Langit malam di sebagian besar wilayah Bumi akan dihiasi oleh fenomena astronomi menakjubkan berupa gerhana bulan parsial pada tanggal 27 hingga 28 Agustus 2026. Peristiwa ini menjadi momen yang ditunggu-tunggu oleh para pengamat langit di seluruh dunia, termasuk di Indonesia.
Bagi masyarakat Indonesia, kabar baiknya adalah gerhana bulan parsial ini dipastikan akan dapat disaksikan. Fenomena ini merupakan kesempatan langka untuk menyaksikan sebagian piringan Bulan tertutup oleh bayangan inti Bumi (umbra).
Gerhana bulan terjadi ketika Bumi melintas di antara Matahari dan Bulan, sehingga menghalangi cahaya Matahari untuk mencapai Bulan. Dalam gerhana bulan parsial, hanya sebagian dari Bulan yang masuk ke dalam bayangan umbra Bumi. Hal ini menyebabkan sebagian permukaan Bulan tampak meredup atau tertutup.
Peristiwa gerhana bulan parsial pada 27-28 Agustus 2026 ini diprediksi akan menyajikan pemandangan yang cukup dramatis. Waktu puncak gerhana diperkirakan akan terjadi pada pukul 19:11 UTC (Coordinated Universal Time). Jika dikonversikan ke dalam Waktu Indonesia Barat (WIB), puncak gerhana akan jatuh pada sekitar pukul 02:11 WIB tanggal 28 Agustus 2026.

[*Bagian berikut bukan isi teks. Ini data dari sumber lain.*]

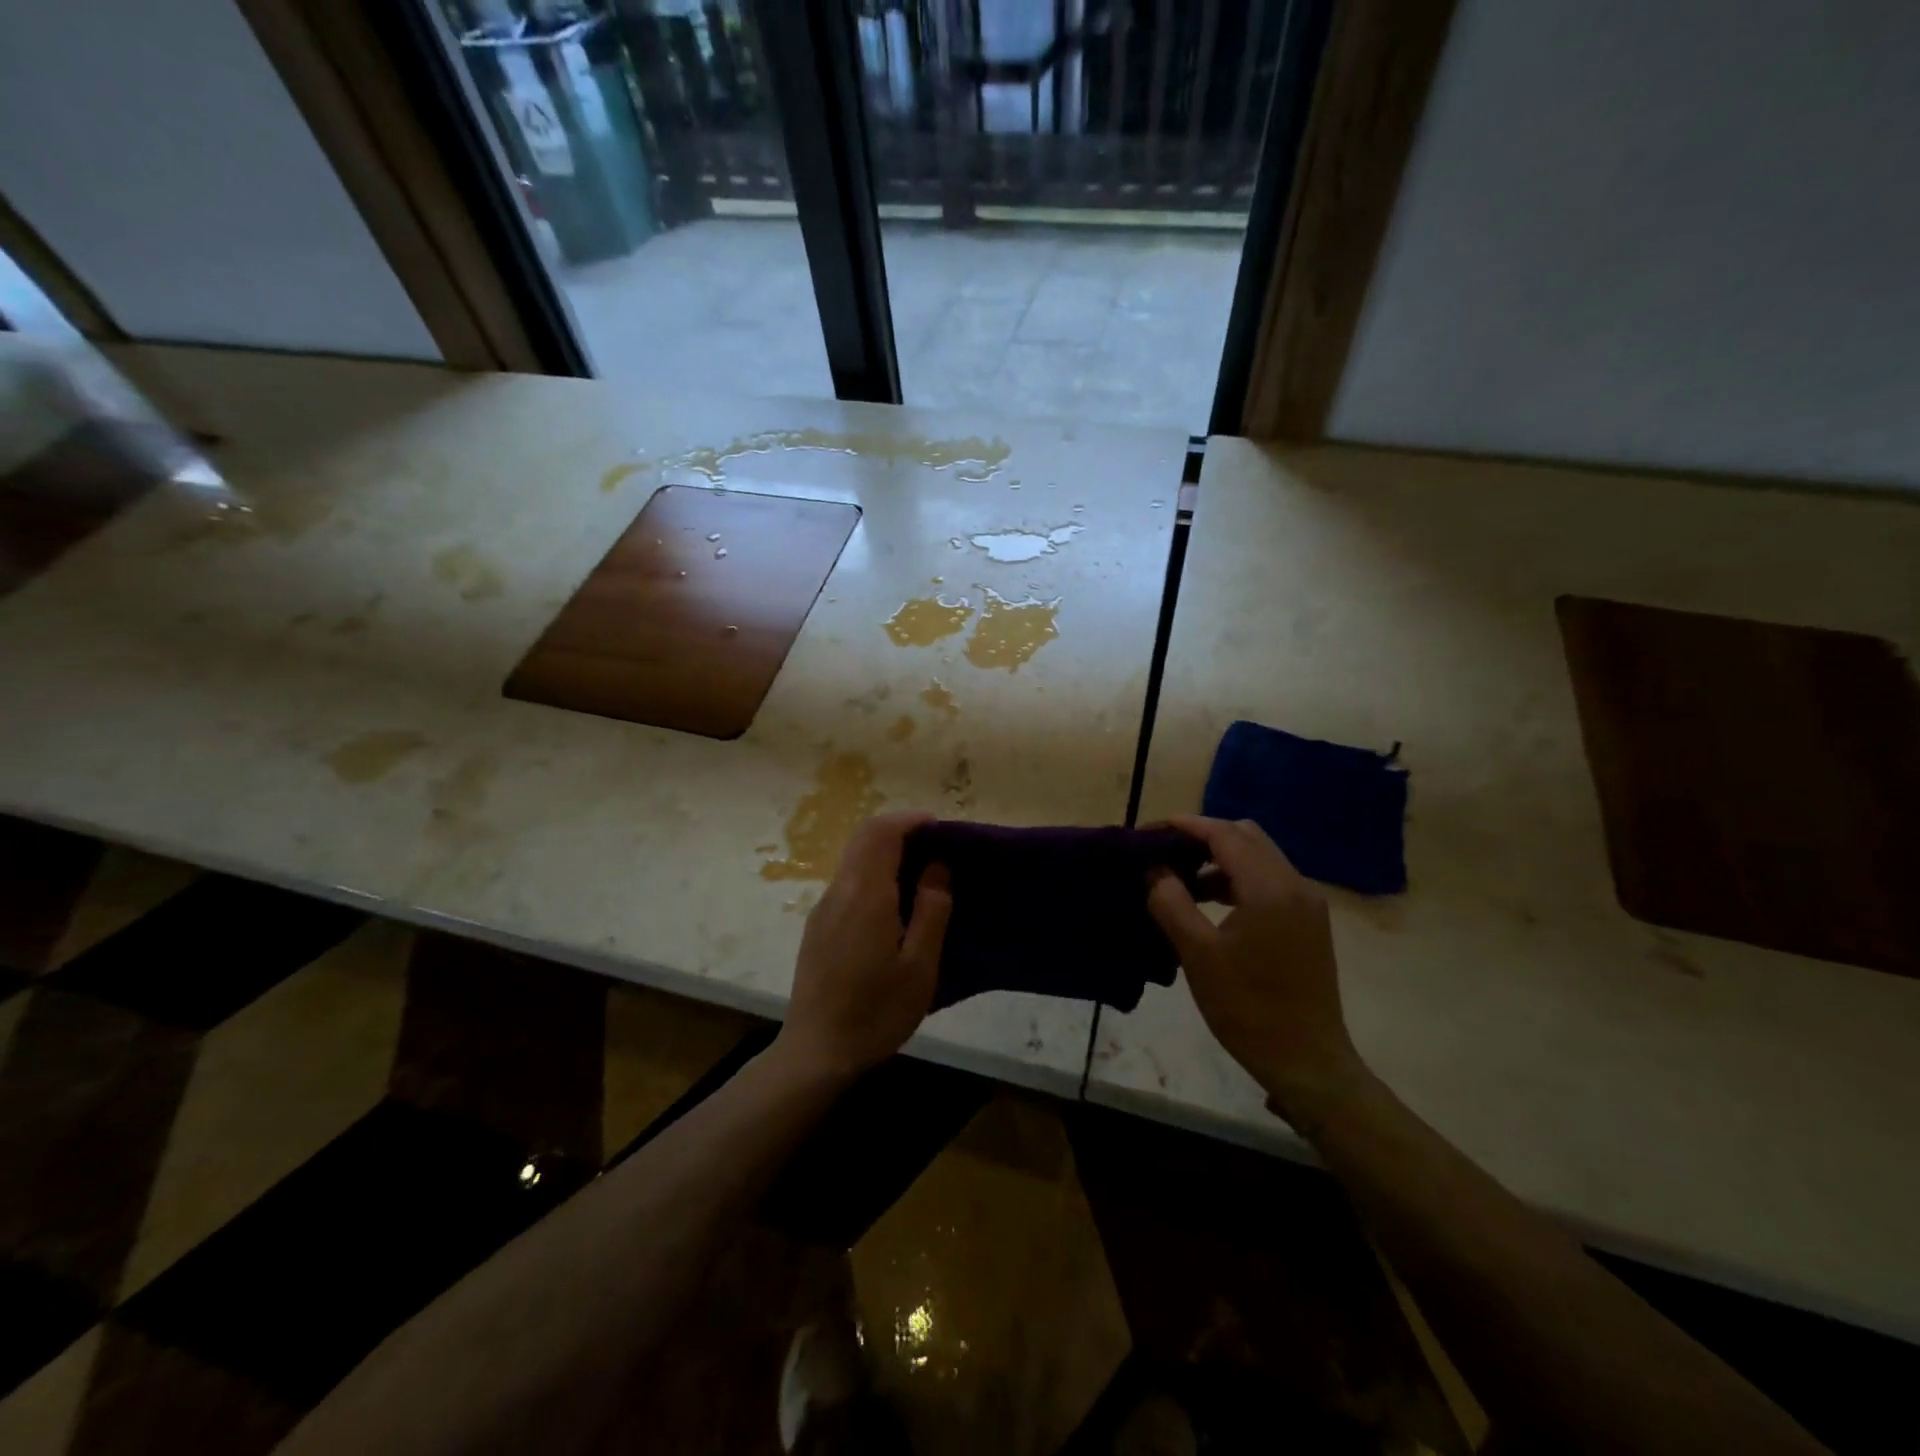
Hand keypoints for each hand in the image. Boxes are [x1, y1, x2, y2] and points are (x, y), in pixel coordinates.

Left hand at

Meskipun gerhana bulan parsial ini tidak sampai menutupi seluruh piringan Bulan, keindahannya tetap patut diacungi jempol. Pengamat di Indonesia dapat bersiap untuk menyaksikan sebagian Bulan perlahan-lahan ‘digigit’ oleh bayangan gelap Bumi.
Para astronom dan pecinta astronomi di Indonesia dihimbau untuk tidak melewatkan kesempatan ini. Dengan persiapan yang matang, seperti mencari lokasi pengamatan yang minim polusi cahaya, fenomena gerhana bulan parsial ini dapat dinikmati dengan optimal. Perlu diingat bahwa gerhana bulan, baik total maupun parsial, adalah fenomena yang aman untuk diamati secara langsung tanpa memerlukan alat pelindung khusus seperti saat mengamati gerhana matahari.